You have to discount everything that follows a Fox Butterfield-worthy opening line like this one from Harry Reid in today’s morning newspaper: “The Review-Journal editorial board espouses itself as a libertarian haven but its opinions have long been out-of-touch with the state it represents.”
Jame Taranto’s Wall Street Journal opinion piece called Best of the Web has made a practice of tweaking longtime New York Times reporter Butterfield for his non sequiturs, asking in a running feature: “Fox Butterfield, Is That You?”
Taranto notes that Butterfield wrote in 1997, “It has become a comforting story: for five straight years, crime has been falling, led by a drop in murder. So why is the number of inmates in prisons and jails around the nation still going up?” — mistaking a cause-and-effect as a paradox.
After that head-scratcher of an opening line, Reid goes on to berate the paper’s editorial stances that question the value of throwing tax money at green energy projects.
“If the Review-Journal editorial board had its way, the seven acres of wind turbines dotting the skyline in White Pine County would have never been built,” Reid pontificates. “And the 45,000 homes powered by the wind farm? Too bad, find your power elsewhere.”
Elsewhere? At what cost?
Reid neglects to mention that NV Energy is paying about 10 cents a kilowatt-hour for wholesale power from that wind farm, about what residential customers are currently paying for retail electricity. And his screed repeatedly mentions the number of jobs created by renewable energy, but that wind farm has only 13 employees — not sure how many of those jobs involve picking up bird carcasses. Nor does he mention that it is operating at only 18 percent of capacity.
Reid lecturers the editorials about the Moapa River Indian Reservation that “is a short drive from Bonanza Road,” where the newspaper is located, which has solar panels across 2,000 acres of land, generating 250 megawatts of power. He fails to mention that the city of Los Angeles is paying 9.4 cents per kWh at a time when utilities are generating electricity from natural gas-fired turbines for about 2 cents a kWh.
He then suggests a three-hour drive north to Tonopah to discover the tallest solar power tower in the world, which uses molten salt to store the sun’s heat so it can continue to generate power long after the sun sets.
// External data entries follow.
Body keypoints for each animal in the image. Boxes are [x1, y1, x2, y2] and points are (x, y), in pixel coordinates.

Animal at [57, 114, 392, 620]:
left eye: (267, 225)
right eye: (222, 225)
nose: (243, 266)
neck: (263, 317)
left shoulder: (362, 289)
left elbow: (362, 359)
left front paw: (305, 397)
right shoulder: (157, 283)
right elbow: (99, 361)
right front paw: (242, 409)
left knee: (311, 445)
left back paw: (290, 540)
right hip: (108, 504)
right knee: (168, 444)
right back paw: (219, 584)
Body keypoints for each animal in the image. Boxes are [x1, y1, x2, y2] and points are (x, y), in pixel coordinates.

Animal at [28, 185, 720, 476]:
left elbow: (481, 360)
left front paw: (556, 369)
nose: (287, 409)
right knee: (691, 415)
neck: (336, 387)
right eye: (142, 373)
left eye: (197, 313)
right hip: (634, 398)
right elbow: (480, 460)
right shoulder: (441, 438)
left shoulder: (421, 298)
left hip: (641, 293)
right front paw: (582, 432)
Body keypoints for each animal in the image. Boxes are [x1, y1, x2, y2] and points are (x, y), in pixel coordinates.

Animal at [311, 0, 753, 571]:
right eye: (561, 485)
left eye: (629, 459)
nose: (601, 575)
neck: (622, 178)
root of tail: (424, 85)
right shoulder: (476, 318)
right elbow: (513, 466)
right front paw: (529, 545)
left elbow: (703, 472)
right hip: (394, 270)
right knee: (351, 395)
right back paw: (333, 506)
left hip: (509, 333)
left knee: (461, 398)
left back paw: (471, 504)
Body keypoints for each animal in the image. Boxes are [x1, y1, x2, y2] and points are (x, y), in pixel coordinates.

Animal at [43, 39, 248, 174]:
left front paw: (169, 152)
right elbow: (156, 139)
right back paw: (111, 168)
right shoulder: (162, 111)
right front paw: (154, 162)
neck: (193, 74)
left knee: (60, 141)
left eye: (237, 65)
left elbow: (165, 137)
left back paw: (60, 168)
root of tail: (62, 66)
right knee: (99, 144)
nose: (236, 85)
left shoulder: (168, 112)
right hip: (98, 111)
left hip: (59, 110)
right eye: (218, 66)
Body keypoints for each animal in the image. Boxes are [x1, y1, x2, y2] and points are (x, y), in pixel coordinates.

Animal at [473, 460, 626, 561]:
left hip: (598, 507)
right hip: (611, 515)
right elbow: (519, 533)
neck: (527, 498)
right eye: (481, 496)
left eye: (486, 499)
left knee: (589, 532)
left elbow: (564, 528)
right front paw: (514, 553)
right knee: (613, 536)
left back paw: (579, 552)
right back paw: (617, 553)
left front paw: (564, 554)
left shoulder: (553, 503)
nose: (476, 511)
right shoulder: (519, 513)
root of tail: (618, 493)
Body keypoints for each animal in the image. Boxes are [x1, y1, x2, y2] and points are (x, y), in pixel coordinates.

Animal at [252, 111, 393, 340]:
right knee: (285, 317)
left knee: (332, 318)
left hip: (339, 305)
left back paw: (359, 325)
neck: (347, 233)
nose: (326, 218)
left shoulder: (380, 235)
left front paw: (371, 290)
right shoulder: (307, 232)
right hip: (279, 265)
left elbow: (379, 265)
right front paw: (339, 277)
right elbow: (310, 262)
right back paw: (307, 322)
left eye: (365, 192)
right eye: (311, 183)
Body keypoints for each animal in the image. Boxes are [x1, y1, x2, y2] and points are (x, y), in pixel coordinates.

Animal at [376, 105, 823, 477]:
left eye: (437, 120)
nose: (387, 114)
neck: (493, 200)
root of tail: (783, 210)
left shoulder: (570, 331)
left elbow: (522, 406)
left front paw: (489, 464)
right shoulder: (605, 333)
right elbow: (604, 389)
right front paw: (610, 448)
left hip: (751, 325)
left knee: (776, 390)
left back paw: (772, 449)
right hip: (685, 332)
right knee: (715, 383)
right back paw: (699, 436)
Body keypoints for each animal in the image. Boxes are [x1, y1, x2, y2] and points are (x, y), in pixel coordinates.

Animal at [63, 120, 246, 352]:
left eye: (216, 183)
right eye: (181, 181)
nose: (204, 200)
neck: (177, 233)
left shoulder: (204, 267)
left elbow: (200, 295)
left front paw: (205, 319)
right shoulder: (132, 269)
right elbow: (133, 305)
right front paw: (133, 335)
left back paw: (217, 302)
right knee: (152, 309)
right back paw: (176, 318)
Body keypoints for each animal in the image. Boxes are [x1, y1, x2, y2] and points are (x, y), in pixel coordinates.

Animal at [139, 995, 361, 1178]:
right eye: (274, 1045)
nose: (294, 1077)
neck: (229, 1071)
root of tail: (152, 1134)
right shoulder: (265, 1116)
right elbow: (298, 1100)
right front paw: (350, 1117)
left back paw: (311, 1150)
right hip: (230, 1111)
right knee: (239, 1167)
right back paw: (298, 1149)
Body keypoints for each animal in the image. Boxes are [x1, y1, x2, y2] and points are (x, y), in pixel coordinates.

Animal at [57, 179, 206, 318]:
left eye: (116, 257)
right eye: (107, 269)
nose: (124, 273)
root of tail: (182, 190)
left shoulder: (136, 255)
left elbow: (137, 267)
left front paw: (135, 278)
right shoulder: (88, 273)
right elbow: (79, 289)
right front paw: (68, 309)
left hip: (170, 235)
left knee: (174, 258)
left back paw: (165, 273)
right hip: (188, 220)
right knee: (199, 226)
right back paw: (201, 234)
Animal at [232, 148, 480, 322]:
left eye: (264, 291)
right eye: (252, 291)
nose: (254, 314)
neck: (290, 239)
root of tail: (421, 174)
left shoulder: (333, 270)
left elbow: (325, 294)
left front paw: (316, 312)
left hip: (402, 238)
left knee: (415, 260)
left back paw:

NV Energy is paying 13.5 cents per kWh for the privilege of purchasing that power from Crescent Dunes.
Four years ago the PUC released the following prices for renewable power for the first year of the contracts with NV Energy. The contracts allow an annual increase of 1 percent per year.
Tuscarora Geothermal: 8.8 cents/KWh
Waste Management Lockwood: 8.1 cents/KWh
San Emidio Geothermal: 8.975 cents/KWh
Enel Stillwater Solar: 6.9 cents/KWh
Silver State Solar North: 13.2 cents/KWh
Apex Solar: 12.85 cents/KWh
Spring Valley Wind: 9.8 cents/KWh
McGinness Hills Geothermal: 8.6 cents/KWh
Spectrum Solar: 11.1 cents/KWh
Crescent Dunes Solar: 13.495 cents/KWh
Mountain View Solar: 11.605 cents/KWh
Clayton Valley Geothermal: 9.8 cents or 10.3 cents/KWh (Depending on whether the plant qualifies for a production tax credit.)
Dixie Meadows Geothermal: 9.2 cents/KWh
Also, Reid ignores the fact that those higher prices come out of the pockets of consumers who are left with no choice and no competition. These higher prices actually kill four jobs for every one or two the renewable energy plants produce.
But it also cuts carbon emissions and prevents global warming, Reid claims.
“We could grind all economic activity to a halt, hold our breaths forever, and cut carbon emissions to zero in the U.S. — and still wind up lowering average temperatures by no more than 0.2 degrees Celsius by the end of the century,” the Heritage Foundation reports. “And that’s using a climate calculator developed by the Environmental Protection Agency.”